Records shown:
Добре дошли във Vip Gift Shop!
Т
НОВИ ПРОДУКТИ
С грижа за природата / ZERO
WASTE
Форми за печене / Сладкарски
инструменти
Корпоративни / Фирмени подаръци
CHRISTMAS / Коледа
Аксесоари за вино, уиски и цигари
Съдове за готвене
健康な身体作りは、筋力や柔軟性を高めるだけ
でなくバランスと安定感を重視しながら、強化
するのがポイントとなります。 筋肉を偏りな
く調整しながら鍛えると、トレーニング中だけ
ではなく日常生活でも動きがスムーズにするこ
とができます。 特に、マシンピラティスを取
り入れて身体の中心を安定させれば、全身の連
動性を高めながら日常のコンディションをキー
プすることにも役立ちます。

Exercise details:
Exactly as written above, copy every line.

Solution:
Добре дошли във Vip Gift Shop!
Т
НОВИ ПРОДУКТИ
С грижа за природата / ZERO
WASTE
Форми за печене / Сладкарски
инструменти
Корпоративни / Фирмени подаръци
CHRISTMAS / Коледа
Аксесоари за вино, уиски и цигари
Съдове за готвене
健康な身体作りは、筋力や柔軟性を高めるだけ
でなくバランスと安定感を重視しながら、強化
するのがポイントとなります。 筋肉を偏りな
く調整しながら鍛えると、トレーニング中だけ
ではなく日常生活でも動きがスムーズにするこ
とができます。 特に、マシンピラティスを取
り入れて身体の中心を安定させれば、全身の連
動性を高めながら日常のコンディションをキー
プすることにも役立ちます。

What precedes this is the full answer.